[Stored data entries]
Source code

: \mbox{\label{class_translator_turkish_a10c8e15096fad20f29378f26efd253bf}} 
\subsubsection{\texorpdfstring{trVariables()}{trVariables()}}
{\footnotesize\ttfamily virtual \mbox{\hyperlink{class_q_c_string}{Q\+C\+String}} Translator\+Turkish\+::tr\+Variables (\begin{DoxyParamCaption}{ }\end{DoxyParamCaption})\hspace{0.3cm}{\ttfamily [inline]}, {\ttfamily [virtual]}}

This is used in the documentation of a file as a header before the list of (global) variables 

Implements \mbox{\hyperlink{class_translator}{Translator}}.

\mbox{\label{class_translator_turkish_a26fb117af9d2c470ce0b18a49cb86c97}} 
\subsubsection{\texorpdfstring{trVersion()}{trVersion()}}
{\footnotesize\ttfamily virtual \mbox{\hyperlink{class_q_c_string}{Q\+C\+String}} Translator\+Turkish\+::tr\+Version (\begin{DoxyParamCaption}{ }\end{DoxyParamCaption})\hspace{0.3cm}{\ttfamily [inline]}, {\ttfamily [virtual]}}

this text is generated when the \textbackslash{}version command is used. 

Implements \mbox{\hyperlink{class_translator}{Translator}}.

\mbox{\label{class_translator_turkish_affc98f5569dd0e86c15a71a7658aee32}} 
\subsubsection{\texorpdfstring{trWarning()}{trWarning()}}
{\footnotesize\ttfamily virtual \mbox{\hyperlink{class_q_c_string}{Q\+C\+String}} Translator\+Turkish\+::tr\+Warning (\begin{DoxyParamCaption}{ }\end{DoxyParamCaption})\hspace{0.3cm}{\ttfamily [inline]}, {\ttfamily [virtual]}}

## [Task statement]
What is the number of lines in the records that contain the string "used"? Give only that number.

## [Written response]
2